About 75 percent of what you send should be pure give: education, insight, or perspective that helps your audience whether they do business with you or not.
The remaining 25 percent can be an ask—but even those asks should feel like gifts in themselves.
A good call-to-action doesn’t just demand. It offers. For example:
“Download our year-end tax checklist.”
“Register for our retirement planning webinar.”
“Get your cash flow optimization guide.”
Each one invites the reader to take a step forward, but the exchange feels fair. They’re not giving you something for nothing. They’re getting something useful in return.
The Payroll Owner Who Thought Email Was Bugging People
I recently met with the owner of a payroll company who also provides other small business services.
When I suggested she send a weekly email newsletter, she looked surprised.
“Wouldn’t that be bugging people?” she asked.
Her reaction is common. Many business owners assume that frequent communication is inherently annoying.
But the truth is, frequency isn’t the problem—bad content is.
If every email is a sales pitch, then yes, your audience will feel pestered.
But if every email is a valuable piece of education—say, a weekly payroll tip that saves a business owner time or helps them avoid a costly mistake—then your emails are no longer a nuisance. They’re a service.
Financial advisors face the same dynamic. If every message is “Book a Call,” prospects will quickly tune you out.
But if your communication consistently helps them think differently about retirement, taxes, or wealth transfer, you’re making deposits into their trust account.
When you eventually ask them to take the next step, it won’t feel like an interruption. It will feel like the natural continuation of a relationship you’ve been building all along.
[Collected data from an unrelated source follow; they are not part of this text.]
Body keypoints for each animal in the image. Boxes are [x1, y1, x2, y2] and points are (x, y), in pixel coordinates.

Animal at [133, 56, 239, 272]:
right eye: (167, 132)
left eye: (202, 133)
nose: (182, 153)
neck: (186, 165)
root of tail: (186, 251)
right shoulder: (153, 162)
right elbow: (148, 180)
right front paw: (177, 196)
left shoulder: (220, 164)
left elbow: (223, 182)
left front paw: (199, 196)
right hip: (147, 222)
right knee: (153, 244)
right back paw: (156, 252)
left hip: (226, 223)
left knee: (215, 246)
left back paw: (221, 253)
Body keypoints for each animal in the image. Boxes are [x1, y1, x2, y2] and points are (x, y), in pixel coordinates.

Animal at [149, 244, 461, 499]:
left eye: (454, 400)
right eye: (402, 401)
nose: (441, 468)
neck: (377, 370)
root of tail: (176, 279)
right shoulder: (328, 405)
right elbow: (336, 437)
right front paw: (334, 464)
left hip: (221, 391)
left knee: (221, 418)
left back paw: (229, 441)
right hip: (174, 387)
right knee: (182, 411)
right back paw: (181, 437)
Deposits and Withdrawals in Every Relationship
The late leadership guru Stephen Covey described this same dynamic through another memorable metaphor: the emotional bank account.
Every relationship, he argued, runs on trust as its currency.
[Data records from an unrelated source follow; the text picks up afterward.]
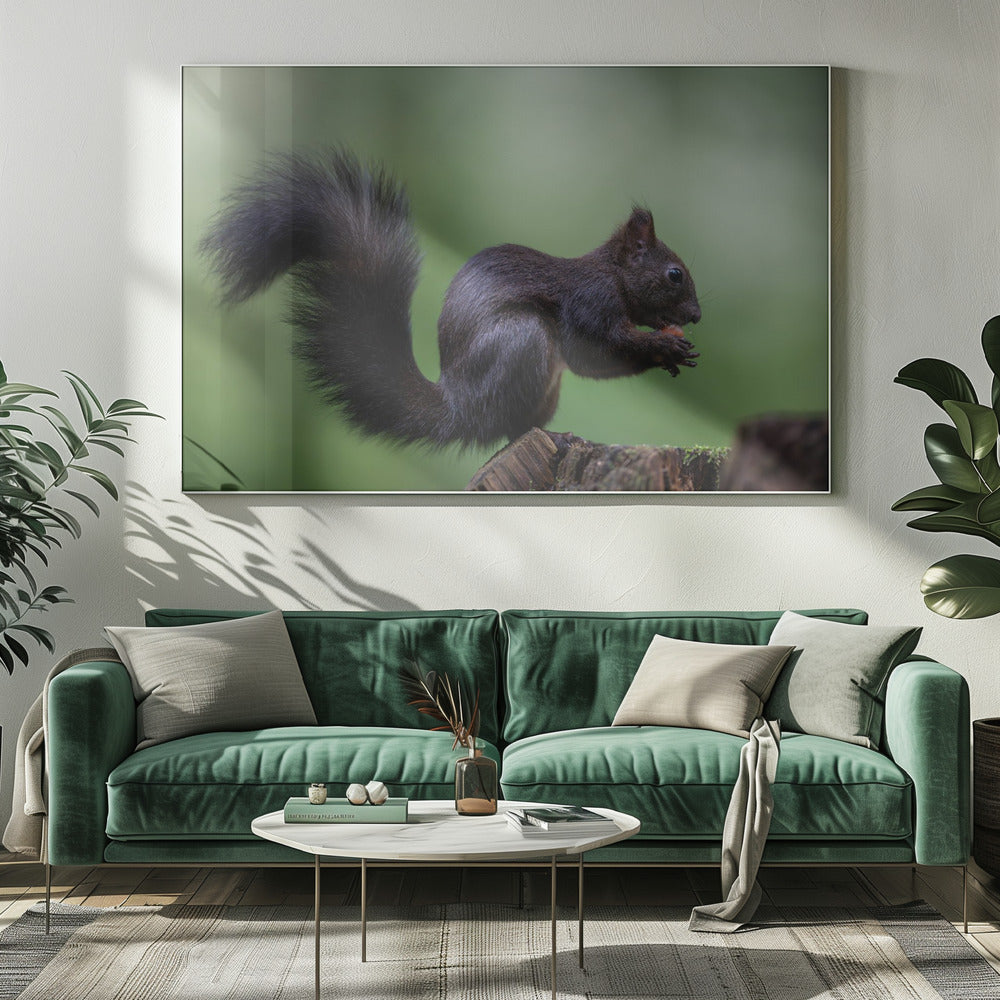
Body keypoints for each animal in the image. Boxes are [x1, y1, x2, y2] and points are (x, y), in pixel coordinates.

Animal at [200, 150, 702, 449]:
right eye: (674, 274)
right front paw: (665, 345)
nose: (696, 316)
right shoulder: (589, 303)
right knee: (505, 427)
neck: (613, 274)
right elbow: (598, 348)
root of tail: (458, 408)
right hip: (523, 341)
Positive actions, such as listening, keeping commitments, and showing respect, are deposits. Negative actions, including breaking promises, neglect, and criticism, are withdrawals.
When the account is full of deposits, relationships can withstand the occasional withdrawal.
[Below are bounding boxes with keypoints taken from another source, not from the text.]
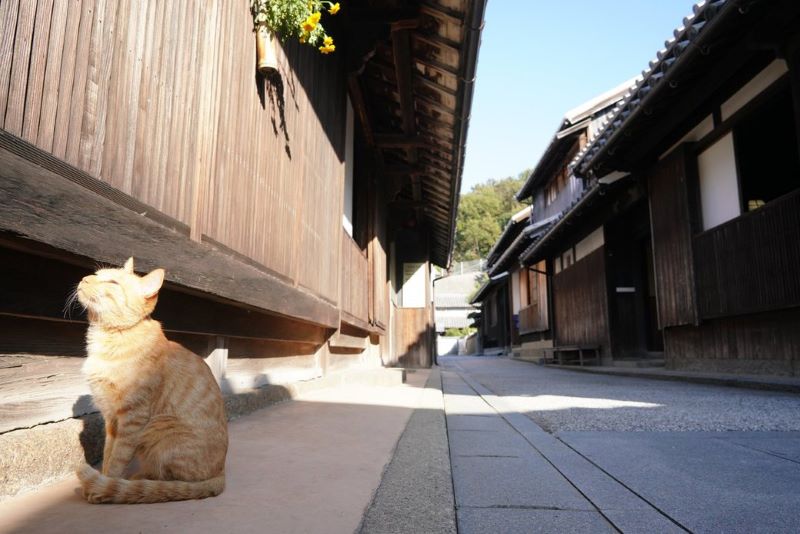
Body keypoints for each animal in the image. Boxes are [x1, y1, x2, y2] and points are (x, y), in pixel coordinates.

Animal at [74, 260, 228, 506]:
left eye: (112, 282)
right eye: (96, 275)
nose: (84, 278)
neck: (109, 339)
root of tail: (221, 473)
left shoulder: (132, 418)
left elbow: (118, 459)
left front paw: (105, 485)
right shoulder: (111, 419)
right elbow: (108, 454)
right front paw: (102, 480)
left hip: (159, 427)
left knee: (172, 481)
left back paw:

Trust cushions the mistake. But when the account is already empty, even a small withdrawal can tip the relationship into failure.
For advisors, this is a vivid way to think about marketing. Every blog, newsletter, or video you publish is a deposit. Every promotional email or hard ask is a withdrawal.
If you want clients to feel safe saying yes, the balance has to be in your favor.
Compounding Trust Over Time
Trust in marketing works the way compounding does in finance. Every piece of valuable content you share is a deposit. Every ask is a withdrawal.
A steady stream of deposits builds equity over time. Constant withdrawals, with no deposits to balance them, put the account into overdraft.
This is what too many advisors miss. They treat marketing as a one-off campaign, a quick grab for attention, a short-term transaction.
But trust doesn’t work that way. It compounds.
A weekly newsletter, a regular blog, a thoughtful social post—all of these create momentum. Each one builds on the last.
And over time, they establish you as the advisor people want to hear from, long before they’re even ready to make a buying decision.
The Inbound Way
John Gottman proved that marriages succeed not because of their style, but because of their balance. The positives must outweigh the negatives. The same is true in marketing.
When you follow the 75:25 rule, your communication no longer feels like pestering. It feels like partnership.
You become the advisor who gives more than you take, who shows up with value, who earns trust long before the first meeting.
And when the client is finally ready to act, the decision is easy. They choose the person who has been investing in them all along.
That’s the magic ratio of marketing.